-- Task set --
A. In the thread on hated bands, explain why seigfried007 got burnt out on Linkin Park.
B. Pick up the thread on hated bands with a new post after the last one shown.

-- Supplied text --
○ ○ ○ ○
# the bands you hated



## escorial (Sep 13, 2019)

I reckon more of them than you liked...I hated status quo..hate is a snowflake word...maybe disliked but teens are angry


----------



## seigfried007 (Sep 13, 2019)

Not a fan of Limp Bizkit. I can tolerate Rollin _sometimes_ (chiefly as a practical joke on other people)

Linkin Park was kinda cool when they first came out, but I've been tortured with their music about 20 years now. Keep bumping into people and radio stations that want to play them all the time. Can't get away from this band. They used the same themes in seemingly every song they released to radio, and the same dang songs get played ad nauseum. Burnt me out on 'em. 

I'm actually not a fan of Nirvana either. Thought they were pretty drug-addled and overrated I like a lot of other grunge acts though, so it's more about lyrical quality and the endless hype. Knew a lot of fangirls back in the day, and most were in it because Kurt was hot (same thing happened with Gavin Rossdale and Bush later). That said, for a band I didn't especially care for, they still came out with a handful of songs I really enjoy.
○ ○ ○ ○
-- Provided data --
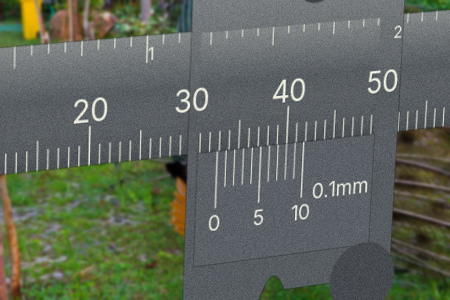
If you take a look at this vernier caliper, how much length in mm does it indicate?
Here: 32.8 mm
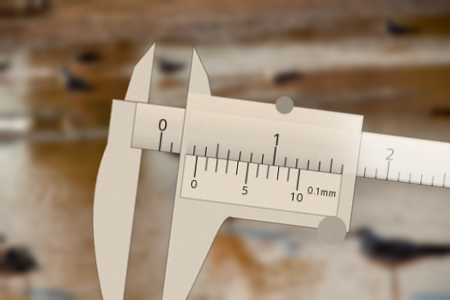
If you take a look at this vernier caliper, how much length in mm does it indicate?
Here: 3.3 mm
○ ○ ○ ○
-- Answers by item number --
A. seigfried007 has been hearing Linkin Park for about 20 years and keeps running into people and radio stations that want to play them all the time. The band also used the same themes in seemingly every song released to radio, and those same songs get played over and over.

B.
----------



## escorial (Sep 13, 2019)

Didn't both them top themselves..


----------



## Deleted member 56686 (Sep 14, 2019)

Wow where do I start? I can think of band right off the top of my head, actually a couple, Dashboard Confessional and Good Charlotte not to mention the entire American Pie soundtrack. What they called Pop Punk in those days made me want to barf- and I usually did. uker:


----------



## escorial (Sep 14, 2019)

I still can't get my head around Take That...after all these years they can still fill stadiums...


----------



## Irwin (Sep 14, 2019)

I used to hate The Cars. They were actually a pretty good band and interesting to watch, albeit in limited doses.


----------



## escorial (Sep 14, 2019)

The cars...a band I never liked much but that song which was played at band aid brings back memories


----------



## Aquilo (Sep 14, 2019)

Bros. And I think hate is too kind a word for them.


----------



## escorial (Sep 14, 2019)

Watched a documentary about them recently...I don't think it was a bonding experience for them...


----------



## sigmadog (Sep 14, 2019)

Never liked Foreigner or REO Speedwagon. To this day I leap for the tuner in search of another station when one of their songs come on.

Also, regarding general taste I detest cRap (the "c" is silent). Finally, I'm old enough that I call "Start Me Up" a NEW Stones song, and I'm not that fond of new Stones songs.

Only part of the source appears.